Oui mais voilà. Impossible depuis des années de retrouver la tombe du grand-père enterré dans la province. Binh court à la chambre et en revient avec un objet dans les mains, il le pose sur la table aux yeux de tous. “Tout ce qu’il nous reste, c’est la plaque funéraire en pierre avec le nom de mon père !” Et retrouver la famille du soldat au Maroc s’avère très compliqué, car de nombreux documents ont été détruits après sa mort. “Nous savons juste qu’il avait deux sœurs et qu’il venait de la ‘ville jaune’, ce qui ne nous avance pas vraiment”, se désespère Binh.


A 58 ans, l’exil ne lui fait pas peur : “Nous voulons nous installer là-bas, même s’il faut tout recommencer à zéro.” Pas de terres, pas d’argent, barrière de la langue… Binh, ou plutôt Ali, veut le faire pour ses enfants. Il s’y voit déjà exercer son métier d’agriculteur. Sa fille est partie, il y a déjà quatre mois, et vit à Casablanca. Acceptée par les locaux, la jeune femme vient d’envoyer un courrier au roi Mohammed VI et à l’Office national des anciens combattants et victimes de guerre (Onac), en France, pour tenter d’obtenir des informations sur ses aïeux. “Qu’en est-il de la responsabilité de la France dans tout ça ?, demande Binh. Il reste des tombes de soldats maghrébins ici et à Ba Vì. Les corps n’ont jamais été rapatriés” (2).


Bientôt, Binh s’envolera pour la première fois pour le Maroc. Il y rejoindra sa fille pour l’aider dans ses investigations. “Je suis heureuse qu’ils aient entrepris ces recherches. C’est naturel, ce serait arrivé tôt ou tard”, souffle avec sagesse LêThiMui. Avant de mourir, la grand-mère ne rêve que d’une chose : retrouver la famille de son défunt mari au Maroc. 

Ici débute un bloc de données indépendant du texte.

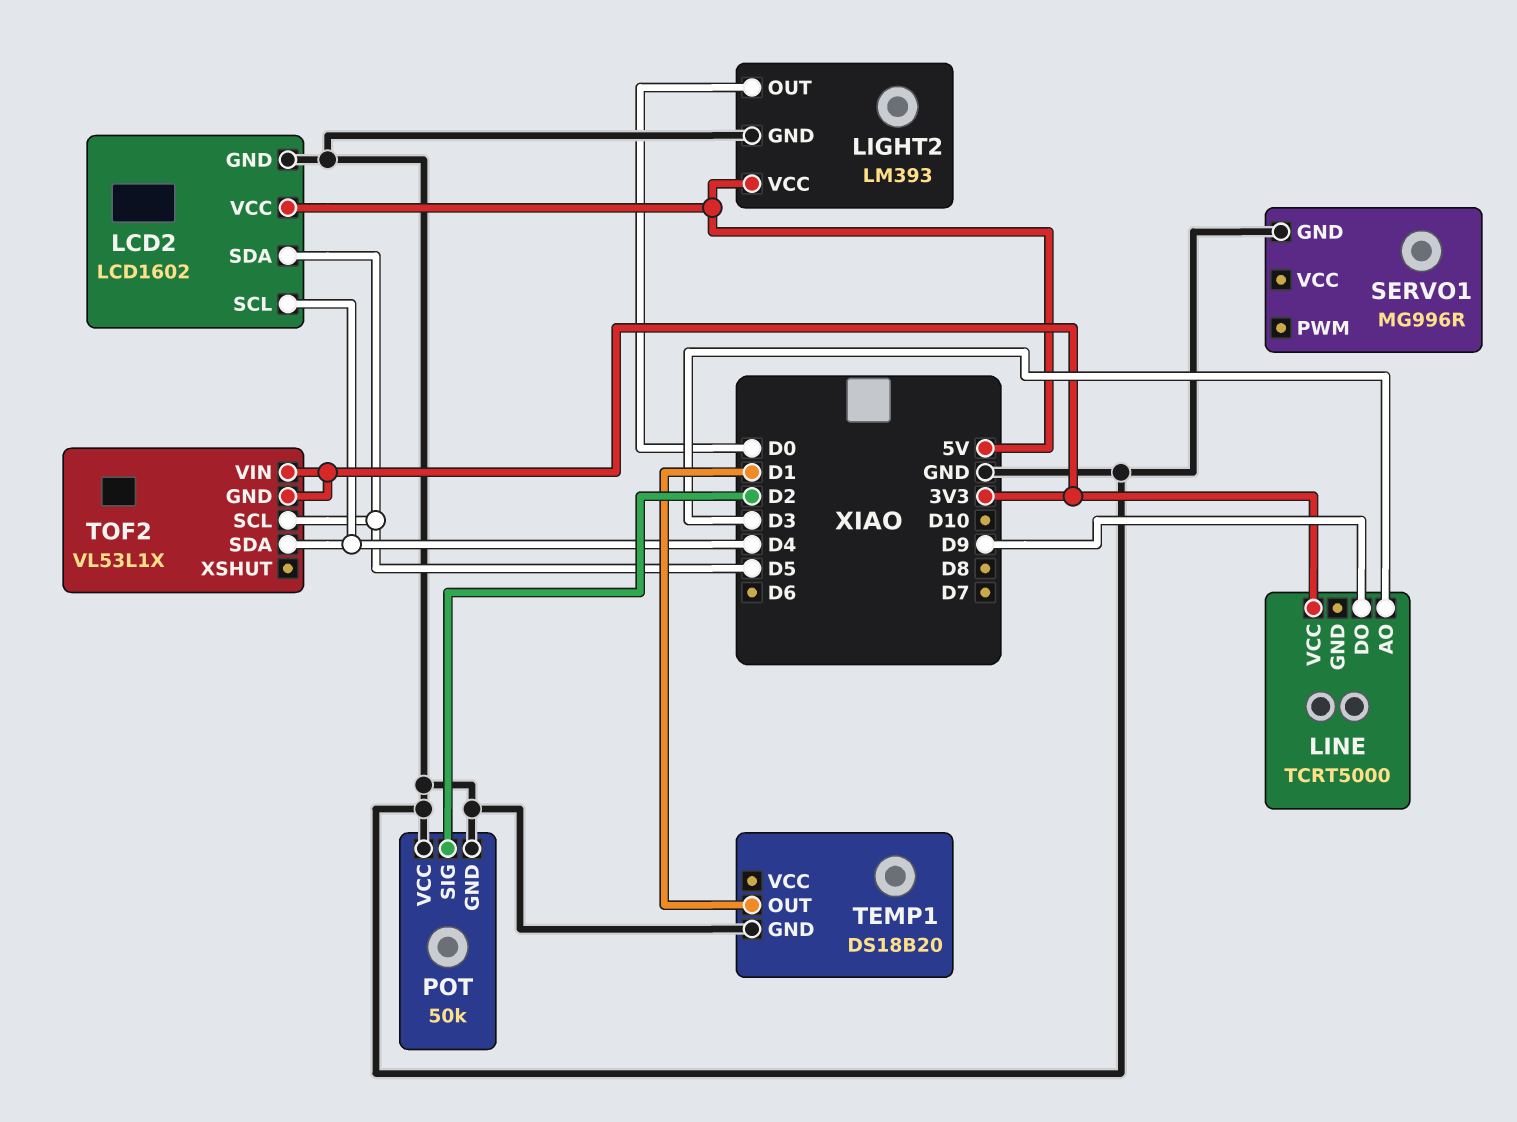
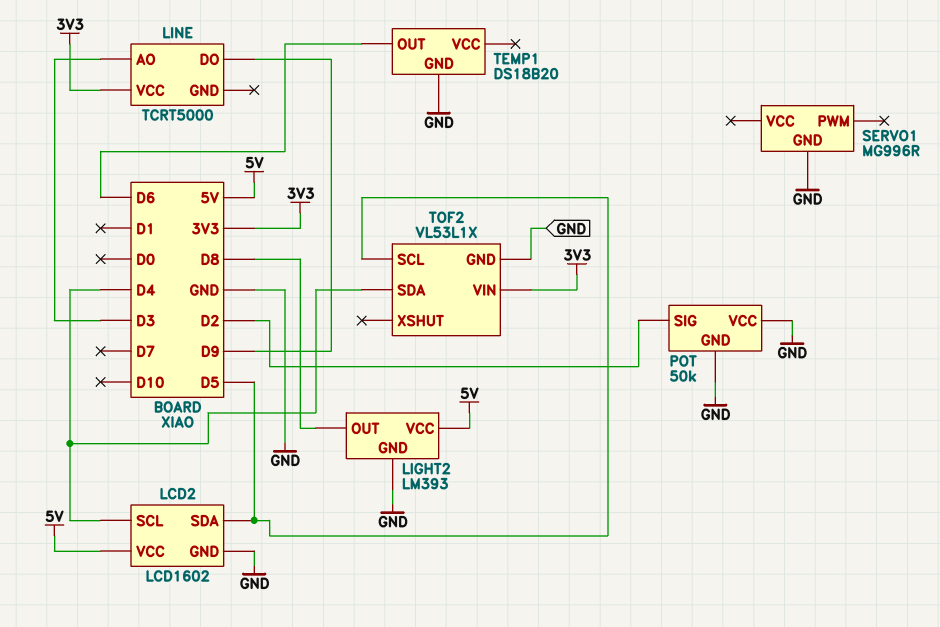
LIGHT2 pin OUT: D0 -> D8
TEMP1 pin OUT: D1 -> D6
TOF2 pin GND: 3V3 -> GND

(1) Organisation politique et paramilitaire créée en 1941 par le Parti communiste vietnamien et visant à lutter pour l’indépendance du pays, alors sous contrôle français.


(2) Un grand nombre de familles métissées se sont établies après la guerre à Ba Vì, dans la province de YênBài. Un Morocco Gate, symbole de la culture, de l’architecture et de la religion du Maroc, a d’ailleurs été construit là-bas.